- [TEXT]:
※

I am going to Milton in the morning. Going to try something different. Saw a guy at the hole last week and all he was using was a 10/0 treble with an egg sinker. He was catching more than me. A box of 25 10/0 hooks cost me $40.


----------



## FishWalton (Jul 22, 2010)

billyb said:


> I am going to Milton in the morning. Going to try something different. Saw a guy at the hole last week and all he was using was a 10/0 treble with an egg sinker. He was catching more than me. A box of 25 10/0 hooks cost me $40.



My mullet partner uses same rig but a smaller treble. He does very well.


----------



## Try'n Hard (Oct 23, 2008)

Mullet snatching sounds more complicated than crappie fishing.......difference is all you end up with is a mullet. I ate so many growing up I never crave them anymore


----------



## billyb (Aug 22, 2012)

Some people crappie fish, some bass fish, others target catfish and then there are the bream fishermen. I like to snatch mullet and a lot of my clients get fresh fish to eat.


----------



## lees way2 (Oct 7, 2007)

I love fresh mullet,what do I need to be a client.Heck Ill be a student if you would show me what to do,


----------



## Try'n Hard (Oct 23, 2008)

billyb said:


> Some people crappie fish, some bass fish, others target catfish and then there are the bream fishermen. I like to snatch mullet and a lot of my clients get fresh fish to eat.




Yes... I know - just saying that it seems there are lotsa ways and techniques to snatching mullet. That's all


----------



## FishWalton (Jul 22, 2010)

billyb said:


> I am going to Milton in the morning. Going to try something different. Saw a guy at the hole last week and all he was using was a 10/0 treble with an egg sinker. He was catching more than me. A box of 25 10/0 hooks cost me $40.

※

- [DATA SEGMENT]:
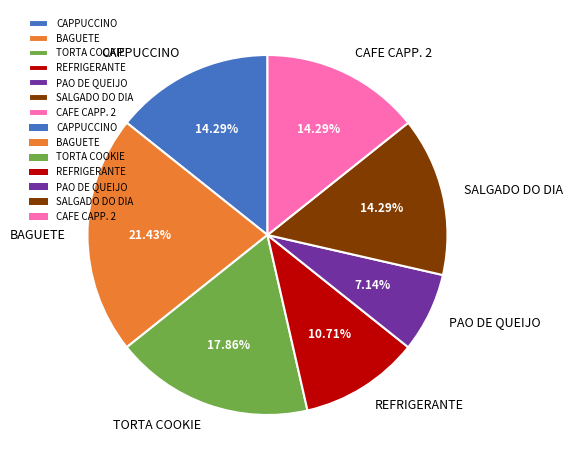

Is there any slice that represents more than half of the pie?

No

※

- [ACTIONS TO TAKE]:
A - In the mullet-snatching thread, what did the man at the hole use as his rig?
B - Extend the mullet-snatching thread past its final post.
The listing plays no part here.

- [TASK ANSWERS]:
A - A 10/0 treble hook with an egg sinker.

B -
billyb....how did the 10/0 work out?


----------



## FishWalton (Jul 22, 2010)

Try'n Hard said:


> Yes... I know - just saying that it seems there are lotsa ways and techniques to snatching mullet. That's all


Yes....many ways....mullet fishing around the world with a hook is whatever the tradition has been in a particular area. Many ways work. YouTube has a good bit of interesting videos on mullet fishing.


----------



## Lieutenant ZKO (Jan 19, 2015)

billyb said:


> Some people crappie fish, some bass fish, others target catfish and then there are the bream fishermen. I like to snatch mullet and a lot of my clients get fresh fish to eat.


I like to do em all :yes:


----------



## Lieutenant ZKO (Jan 19, 2015)

fishwalton said:


> Thanks for sharing that technique....interesting. Not far west of here folks use sabiki rigs. I tried that one time and hooked everything in the boat, including myself, with 6 hooks flying around in my small river Jon boat.
> 
> I'm interested in the dough and chicken feed method if you have any details?
> I just got a bag of cotton seed meal to mix up a concoction of some kind.
> ...


Sure Mr. Fishwalton, I'm down to do what ever kind of fishing. I grew up freshwater in TX chasing crappie and cats. I mostly saltwater now but that's because it is closer than Choctaw and BW rivers. I have shoal right here but never cared to try it. I see LOTS of trailer at 85 launch though. Must be something in there for the boys to go after.

Not sure if my boat will do well in Choctaw. 18ft G3 CCT. It has float pods so it draft really shallow but might still be too big for the river. Fishes comfortable though. I'm ok with fishing the bay around 331 too not familiar with it but I'm sure it'll be fine. 

As for the chum, they just mix 1 part flour/or cornmeal or both, oats, chicken feed, and water to a moist dough consistency. Not too dry or it will sink to the bottom. Not too wet or it will dissipate away. Want it to dissolve in the middle column. Start with a big chunk, then just feed it with little balls while you're fishing. Small hook with a piece of white soft plastic bait or even seen em use a piece of white tshirt right in the middle of where you threw the dough ball. Not sure if it will work in these holes since they've been fed with dog food so much but a new holes might work.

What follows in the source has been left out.